Ecologists are intrigued by how communities assemble following disturbance because it provides unique insight into the dynamic nature of ecosystems through time. The arrival of seeds of different species to disturbed areas undergoing succession depends on both deterministic (dispersal ability) and stochastic (movement of individual seeds) factors. Similarly, local competitive dynamics depend on deterministic environmental filters on species traits, as well as demographic stochasticity. Traits corresponding to dispersal strategy, phenology, life history, and growth all influence community interactions at the neighborhood scale that ultimately influence local community composition and diversity. Successional patterns in the distribution of species traits are expected to be more deterministic than successional patterns in species composition, but either pattern could be primarily deterministic or stochastic (i.e., nearly neutral) depending on rates of seed arrival. In 1980, Mount St. Helen’s erupted and reconfigured the landscape into an ecological blank slate. We used 30 years of plant species composition and abundance data along with associated trait data to develop an individual-based stochastic model of plant succession.
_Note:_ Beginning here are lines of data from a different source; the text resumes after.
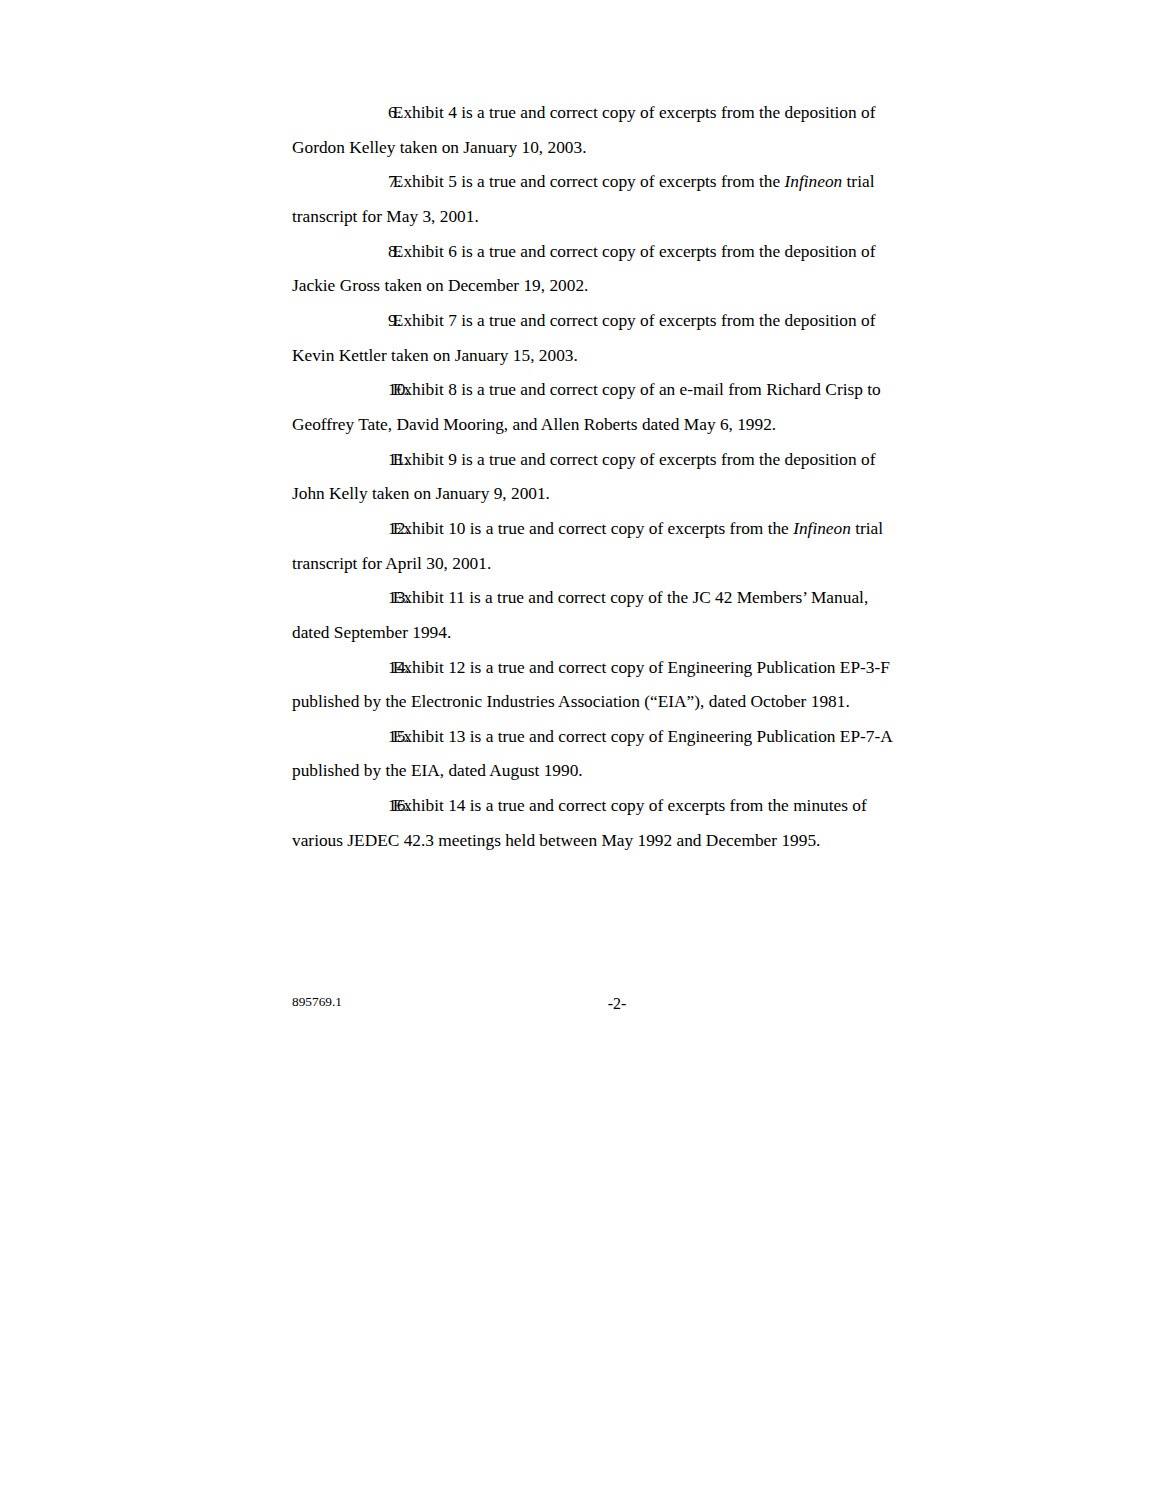6. Exhibit 4 is a true and correct copy of excerpts from the deposition of Gordon Kelley taken on January 10, 2003.
7. Exhibit 5 is a true and correct copy of excerpts from the Infineon trial transcript for May 3, 2001.
8. Exhibit 6 is a true and correct copy of excerpts from the deposition of Jackie Gross taken on December 19, 2002.
9. Exhibit 7 is a true and correct copy of excerpts from the deposition of Kevin Kettler taken on January 15, 2003.
10. Exhibit 8 is a true and correct copy of an e-mail from Richard Crisp to Geoffrey Tate, David Mooring, and Allen Roberts dated May 6, 1992.
11. Exhibit 9 is a true and correct copy of excerpts from the deposition of John Kelly taken on January 9, 2001.
12. Exhibit 10 is a true and correct copy of excerpts from the Infineon trial transcript for April 30, 2001.
13. Exhibit 11 is a true and correct copy of the JC 42 Members’ Manual, dated September 1994.
14. Exhibit 12 is a true and correct copy of Engineering Publication EP-3-F published by the Electronic Industries Association (“EIA”), dated October 1981.
15. Exhibit 13 is a true and correct copy of Engineering Publication EP-7-A published by the EIA, dated August 1990.
16. Exhibit 14 is a true and correct copy of excerpts from the minutes of various JEDEC 42.3 meetings held between May 1992 and December 1995.
895769.1
-2-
This model examined how random versus deterministic processes dictate the trajectory of species composition and trait distributions as plant-available nitrogen builds over the course of primary plant succession due to biological nitrogen-fixation.
Results/Conclusions
The model builds up from easily measured plant traits (e.g., seed size, leaf mass per unit area, leaf nitrogen concentration) to formulate the carbon balance of individual plants competing for nitrogen. The model predicts successional patterns that ranged from highly random (i.e., nearly neutral) to highly deterministic (niche-structured) depending on the degree of isolation (distance from seed source, which determines seed arrival rates). As expected, successional patterns in the distribution of plant traits were more deterministic than successional patterns in species composition. In addition, we found that traits related to nitrogen and carbon acquisition and allocation, such as leaf nitrogen concentration and root:shoot allocation, were non-randomly spaced over the course of succession, which suggests a limiting similarity for local coexistence of successional types. However, non-random patterns became weaker as seed dispersal became more limiting. Linking observed and modeled plant trait distribution patterns gives us insight to potential mechanisms that affect succession and recovery following a disturbance. Using theoretical tools to link pattern to process will allow us to build upon our understanding of how communities assemble and also allow us to predict how ecological communities will respond to large-scale disturbance events.